Al partido Alianza Republicana Nacionalista (ARENA) aunque le costó asumir la derrota electoral del 15 de marzo pasado, puede afirmarse que sí estaba preparado para ser oposición. Pero oposición de un gobierno del Frente Farabundo Martí para la Libración Nacional (FMLN), del que resultaba fácil predecir comportamientos y medidas. No obstante, ARENA nunca logró establecer de qué se hablaba cuando Mauricio Funes planteó que encabezaría un gobierno de unidad nacional. He ahí un aspecto que permite explicar la situación que atraviesa ARENA en este momento.

Al ser apartado por mandato ciudadano de la gestión gubernamental, el partido ARENA no solo perdió las elecciones y, como se dice, pagó el desgaste de veinte años ininterrumpidos de ostentar el Órgano Ejecutivo. Hay más elementos. Dado su carácter de partido político con prístinos intereses corporativos que en su discurso público no oculta, perdió además del Gobierno una apoyatura fundamental para la hegemonía (tal como la entendía Gramsci) que había alcanzado sobre la sociedad salvadoreña. Estas dos pérdidas son ya de por sí importantes. Pero hay más. Se hizo de esta parte del aparato del Estado una suerte de pivote para el proceso de acumulación de algunos segmentos propietarios. En algunos casos se trataba de complementar dinámicas que habían tenido su origen fuera del aparato del Estado y que venían de muchos años atrás. Sin embargo están los casos concretos que hicieron de este nicho de recursos sin costos en el que se constituyó el aparato del Estado (cuya herramienta se define a partir de quien ostenta el Gobierno) un factor decisivo de su proceso de acumulación. Y es aquí donde aprieta el zapato.

#### Registros proporcionados:
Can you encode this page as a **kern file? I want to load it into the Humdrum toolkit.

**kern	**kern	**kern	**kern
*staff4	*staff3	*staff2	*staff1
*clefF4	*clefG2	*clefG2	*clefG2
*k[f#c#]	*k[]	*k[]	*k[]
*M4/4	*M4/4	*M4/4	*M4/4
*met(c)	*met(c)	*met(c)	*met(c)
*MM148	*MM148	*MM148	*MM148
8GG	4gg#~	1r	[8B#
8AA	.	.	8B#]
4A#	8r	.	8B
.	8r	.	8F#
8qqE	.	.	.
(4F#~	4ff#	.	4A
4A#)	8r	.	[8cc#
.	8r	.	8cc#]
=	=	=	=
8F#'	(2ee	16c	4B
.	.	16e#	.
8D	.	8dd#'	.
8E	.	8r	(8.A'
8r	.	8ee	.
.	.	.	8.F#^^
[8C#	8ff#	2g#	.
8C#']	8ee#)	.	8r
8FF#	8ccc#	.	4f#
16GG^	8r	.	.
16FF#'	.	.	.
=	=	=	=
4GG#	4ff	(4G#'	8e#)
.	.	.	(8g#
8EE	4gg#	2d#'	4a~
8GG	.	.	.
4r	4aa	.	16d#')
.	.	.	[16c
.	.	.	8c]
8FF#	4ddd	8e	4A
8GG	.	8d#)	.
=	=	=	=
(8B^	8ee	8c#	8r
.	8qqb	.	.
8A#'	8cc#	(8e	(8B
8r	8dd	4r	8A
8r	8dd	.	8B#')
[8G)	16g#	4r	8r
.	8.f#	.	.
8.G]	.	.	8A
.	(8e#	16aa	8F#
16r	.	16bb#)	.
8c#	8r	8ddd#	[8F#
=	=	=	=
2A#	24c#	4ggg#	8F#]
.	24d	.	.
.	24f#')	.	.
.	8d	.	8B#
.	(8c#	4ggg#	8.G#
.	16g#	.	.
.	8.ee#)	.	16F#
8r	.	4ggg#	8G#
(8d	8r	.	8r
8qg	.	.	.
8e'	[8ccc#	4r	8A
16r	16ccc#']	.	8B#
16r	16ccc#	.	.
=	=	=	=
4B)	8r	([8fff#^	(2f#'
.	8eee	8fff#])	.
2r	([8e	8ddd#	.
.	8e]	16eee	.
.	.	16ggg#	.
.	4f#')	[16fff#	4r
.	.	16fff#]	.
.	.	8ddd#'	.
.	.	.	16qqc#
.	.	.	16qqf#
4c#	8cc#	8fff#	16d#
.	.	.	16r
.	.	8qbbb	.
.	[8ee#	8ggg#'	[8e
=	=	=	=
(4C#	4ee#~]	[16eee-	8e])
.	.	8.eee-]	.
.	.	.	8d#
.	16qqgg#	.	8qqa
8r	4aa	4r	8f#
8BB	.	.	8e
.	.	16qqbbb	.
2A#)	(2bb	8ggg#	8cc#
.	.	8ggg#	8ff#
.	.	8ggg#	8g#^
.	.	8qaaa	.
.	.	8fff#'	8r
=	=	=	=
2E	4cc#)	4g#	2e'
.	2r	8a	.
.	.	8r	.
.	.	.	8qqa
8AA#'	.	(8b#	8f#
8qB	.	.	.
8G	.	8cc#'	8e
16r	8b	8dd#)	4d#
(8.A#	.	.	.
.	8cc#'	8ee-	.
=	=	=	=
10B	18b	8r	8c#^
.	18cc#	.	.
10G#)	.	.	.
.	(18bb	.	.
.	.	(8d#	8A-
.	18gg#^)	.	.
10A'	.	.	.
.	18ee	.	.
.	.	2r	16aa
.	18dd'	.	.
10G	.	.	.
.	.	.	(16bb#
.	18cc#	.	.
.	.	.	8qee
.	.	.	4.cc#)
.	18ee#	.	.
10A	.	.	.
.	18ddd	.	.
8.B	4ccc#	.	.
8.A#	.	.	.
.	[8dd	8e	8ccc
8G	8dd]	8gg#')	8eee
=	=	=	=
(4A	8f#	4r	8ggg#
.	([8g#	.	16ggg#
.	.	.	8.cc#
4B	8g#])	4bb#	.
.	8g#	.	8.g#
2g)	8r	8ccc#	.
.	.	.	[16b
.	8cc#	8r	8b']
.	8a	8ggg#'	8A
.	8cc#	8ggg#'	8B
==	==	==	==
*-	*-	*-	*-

#### Tarea:
Copia literalmente el fragmento del texto sobre ARENA que comienza en "Al partido Alianza" y termina en "en este momento.".

#### Respuesta:
Al partido Alianza Republicana Nacionalista (ARENA) aunque le costó asumir la derrota electoral del 15 de marzo pasado, puede afirmarse que sí estaba preparado para ser oposición. Pero oposición de un gobierno del Frente Farabundo Martí para la Libración Nacional (FMLN), del que resultaba fácil predecir comportamientos y medidas. No obstante, ARENA nunca logró establecer de qué se hablaba cuando Mauricio Funes planteó que encabezaría un gobierno de unidad nacional. He ahí un aspecto que permite explicar la situación que atraviesa ARENA en este momento.